You left out the danger of extremely dangerous epidemics, and again, we are getting close on closing that door too. War?! and all the other forms of human created human executed misery and death? Well, making certain that Putin’s war on Ukraine fails and that there are nasty consequences for his circle will help a lot to lessen that danger. Further developing a world concensus and alliance system regarding such wasteful and deadly forms of national expressiveness would be good and seems possible.
CO2 is a nice gas within the levels of recent eons. However, our current clear case of GCC IS an extreme peril to human systems of life, and methane and CO2 clearly are the main causes.
I am puzzled by the quasi religious sentiment that nothing major can nor should be done to reverse the needless and now ever clearer deadly risk. And the risk is not so much the oncoming heat and changes in the “norm” of the last few thousand years of human existence (as deadly as that would be), but the very high probability of all manner of complex human systems (economics, social civility, governance) being incapable of the shocking systemic changes now coming down on us…
I don’t believe any of those things can wipe out humanity. Heating the planet to temperatures above the ability of biologic processes to actually work will ‘wipe out humanity, and every living thing’!
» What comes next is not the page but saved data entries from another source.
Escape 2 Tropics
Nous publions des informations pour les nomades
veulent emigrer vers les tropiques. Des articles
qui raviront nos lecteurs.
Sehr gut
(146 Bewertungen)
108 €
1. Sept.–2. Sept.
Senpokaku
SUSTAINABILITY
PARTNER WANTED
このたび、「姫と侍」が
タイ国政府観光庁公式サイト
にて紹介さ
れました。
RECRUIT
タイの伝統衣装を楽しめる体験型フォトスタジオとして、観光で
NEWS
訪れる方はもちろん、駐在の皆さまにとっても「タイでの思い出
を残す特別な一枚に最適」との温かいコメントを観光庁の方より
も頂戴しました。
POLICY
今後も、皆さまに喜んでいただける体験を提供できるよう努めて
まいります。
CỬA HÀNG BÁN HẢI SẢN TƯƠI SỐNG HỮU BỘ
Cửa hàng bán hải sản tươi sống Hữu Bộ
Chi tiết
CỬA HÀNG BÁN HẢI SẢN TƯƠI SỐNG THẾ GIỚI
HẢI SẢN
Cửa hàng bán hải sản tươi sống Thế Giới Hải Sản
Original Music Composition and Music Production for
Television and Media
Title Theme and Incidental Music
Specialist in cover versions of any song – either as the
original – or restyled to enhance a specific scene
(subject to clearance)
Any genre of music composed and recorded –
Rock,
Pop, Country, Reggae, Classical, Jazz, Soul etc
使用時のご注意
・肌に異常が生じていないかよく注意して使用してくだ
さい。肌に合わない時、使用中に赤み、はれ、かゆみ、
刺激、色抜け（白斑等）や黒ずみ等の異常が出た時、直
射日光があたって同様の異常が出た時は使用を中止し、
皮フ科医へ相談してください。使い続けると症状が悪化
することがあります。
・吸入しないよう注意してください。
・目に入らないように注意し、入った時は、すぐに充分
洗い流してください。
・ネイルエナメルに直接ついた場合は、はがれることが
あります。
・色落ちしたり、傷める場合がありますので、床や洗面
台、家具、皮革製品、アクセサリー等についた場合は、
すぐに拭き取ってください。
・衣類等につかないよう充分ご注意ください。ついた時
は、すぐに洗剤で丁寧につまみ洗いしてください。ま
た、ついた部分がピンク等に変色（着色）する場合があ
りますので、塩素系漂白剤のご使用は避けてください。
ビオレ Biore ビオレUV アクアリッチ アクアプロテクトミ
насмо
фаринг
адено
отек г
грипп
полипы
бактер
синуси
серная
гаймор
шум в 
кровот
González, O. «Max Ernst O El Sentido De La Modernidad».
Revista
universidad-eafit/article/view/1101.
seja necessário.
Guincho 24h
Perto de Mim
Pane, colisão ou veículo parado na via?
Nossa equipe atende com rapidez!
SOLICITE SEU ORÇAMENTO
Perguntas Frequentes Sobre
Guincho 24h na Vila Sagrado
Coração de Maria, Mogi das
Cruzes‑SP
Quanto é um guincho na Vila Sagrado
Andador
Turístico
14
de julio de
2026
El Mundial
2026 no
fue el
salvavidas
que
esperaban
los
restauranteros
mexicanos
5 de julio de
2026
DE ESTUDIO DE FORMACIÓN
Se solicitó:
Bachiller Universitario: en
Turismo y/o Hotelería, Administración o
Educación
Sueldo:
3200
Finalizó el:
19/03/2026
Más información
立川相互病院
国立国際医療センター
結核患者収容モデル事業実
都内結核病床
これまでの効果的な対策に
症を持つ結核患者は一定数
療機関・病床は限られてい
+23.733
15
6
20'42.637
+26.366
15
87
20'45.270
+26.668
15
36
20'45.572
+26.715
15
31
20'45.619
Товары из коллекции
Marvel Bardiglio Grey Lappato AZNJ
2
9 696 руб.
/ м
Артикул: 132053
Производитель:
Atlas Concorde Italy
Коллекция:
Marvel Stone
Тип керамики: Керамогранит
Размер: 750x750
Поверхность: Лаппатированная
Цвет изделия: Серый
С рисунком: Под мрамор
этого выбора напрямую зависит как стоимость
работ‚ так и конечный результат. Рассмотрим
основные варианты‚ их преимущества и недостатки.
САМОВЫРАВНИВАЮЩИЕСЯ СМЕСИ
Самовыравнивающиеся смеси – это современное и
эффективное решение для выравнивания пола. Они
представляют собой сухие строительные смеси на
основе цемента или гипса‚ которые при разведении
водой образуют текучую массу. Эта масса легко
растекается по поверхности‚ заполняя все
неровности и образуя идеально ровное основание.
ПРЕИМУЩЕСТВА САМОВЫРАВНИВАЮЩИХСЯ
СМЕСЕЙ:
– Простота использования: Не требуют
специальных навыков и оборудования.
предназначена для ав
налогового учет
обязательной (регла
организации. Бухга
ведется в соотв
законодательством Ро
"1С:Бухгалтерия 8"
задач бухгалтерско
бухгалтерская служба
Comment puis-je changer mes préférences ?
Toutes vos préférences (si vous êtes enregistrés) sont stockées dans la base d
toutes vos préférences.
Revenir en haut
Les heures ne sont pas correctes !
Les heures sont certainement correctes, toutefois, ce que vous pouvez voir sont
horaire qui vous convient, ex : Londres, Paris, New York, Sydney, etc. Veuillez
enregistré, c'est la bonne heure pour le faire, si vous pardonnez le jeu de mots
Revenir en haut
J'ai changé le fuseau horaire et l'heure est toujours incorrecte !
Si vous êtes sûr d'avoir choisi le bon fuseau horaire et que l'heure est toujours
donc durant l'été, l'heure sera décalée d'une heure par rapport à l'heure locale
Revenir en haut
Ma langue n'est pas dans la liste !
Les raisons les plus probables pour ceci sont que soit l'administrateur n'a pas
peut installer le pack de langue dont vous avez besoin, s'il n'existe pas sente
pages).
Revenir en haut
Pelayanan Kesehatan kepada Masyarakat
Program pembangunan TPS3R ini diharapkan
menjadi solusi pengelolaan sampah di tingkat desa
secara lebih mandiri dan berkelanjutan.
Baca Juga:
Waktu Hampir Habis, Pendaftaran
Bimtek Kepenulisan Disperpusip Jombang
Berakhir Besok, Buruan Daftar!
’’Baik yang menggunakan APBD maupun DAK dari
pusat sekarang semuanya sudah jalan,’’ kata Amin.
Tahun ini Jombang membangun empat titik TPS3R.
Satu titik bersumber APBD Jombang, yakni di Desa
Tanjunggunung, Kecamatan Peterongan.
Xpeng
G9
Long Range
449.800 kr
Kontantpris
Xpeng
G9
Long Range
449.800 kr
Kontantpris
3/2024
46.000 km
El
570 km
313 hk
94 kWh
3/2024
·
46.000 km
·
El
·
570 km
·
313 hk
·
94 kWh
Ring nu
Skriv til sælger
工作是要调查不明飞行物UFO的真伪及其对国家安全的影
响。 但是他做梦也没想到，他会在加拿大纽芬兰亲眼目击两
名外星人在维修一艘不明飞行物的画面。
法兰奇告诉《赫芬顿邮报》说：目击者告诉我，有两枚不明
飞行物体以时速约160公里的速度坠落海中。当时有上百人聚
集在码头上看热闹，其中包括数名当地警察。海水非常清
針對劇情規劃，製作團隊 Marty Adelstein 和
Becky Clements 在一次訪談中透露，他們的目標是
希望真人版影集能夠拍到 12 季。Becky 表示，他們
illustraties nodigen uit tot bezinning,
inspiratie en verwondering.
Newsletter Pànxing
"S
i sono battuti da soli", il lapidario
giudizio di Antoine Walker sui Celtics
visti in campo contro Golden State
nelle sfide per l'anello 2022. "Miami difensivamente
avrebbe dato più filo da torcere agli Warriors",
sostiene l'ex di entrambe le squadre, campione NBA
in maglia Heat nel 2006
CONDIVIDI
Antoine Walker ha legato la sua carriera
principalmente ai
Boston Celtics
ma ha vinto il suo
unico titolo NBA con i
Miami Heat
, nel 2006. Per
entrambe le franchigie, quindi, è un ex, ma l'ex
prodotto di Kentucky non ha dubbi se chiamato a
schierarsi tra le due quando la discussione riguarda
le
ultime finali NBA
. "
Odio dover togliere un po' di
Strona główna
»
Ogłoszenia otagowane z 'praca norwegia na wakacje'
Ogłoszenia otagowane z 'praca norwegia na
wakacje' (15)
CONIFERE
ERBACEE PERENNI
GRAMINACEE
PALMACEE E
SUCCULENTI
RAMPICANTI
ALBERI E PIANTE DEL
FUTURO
As you may know, the earth has been generally cooling for the last 50 million years and during the last 3-5 million years. Overall, there are three basic states for climate – hothouse, icehouse and in between.
The icehouse state is characterized by ice at the poles, so you know where we find ourselves now. In fact, the Little Ice Age period which ended a couple of centuries ago was the coldest in several hundred million years.
The DrBob graph shows 50F (or 10C) swings in average global temperature over the past 500 million years. Human civilization can be thought to begin with the advent of agriculture about 10,000 years ago, which is basically a dot on the far right end of the graph.
The climate over those 10,000 years turns out to have been relatively stable, with mean global temperature swings within 1C.
That probably isn’t a coincidence. The development and maintenance of complex human societies probably benefitted from stable global temperatures. If so, then messing with that stability by dumping a ton of greenhouse gases into the atmosphere probably isn’t a good idea.
That’s a nice graph with up-to-date data and was designed for a museum exhibit at the Smithsonian. With deep time, it’s interesting to not just look at a linear timescale like this graph uses. The linear timescale emphasizes deep time and deemphasizes more recent data. I like this graph with multiple timescales. Together, they paint a more complete picture of Earth’s global temperature history.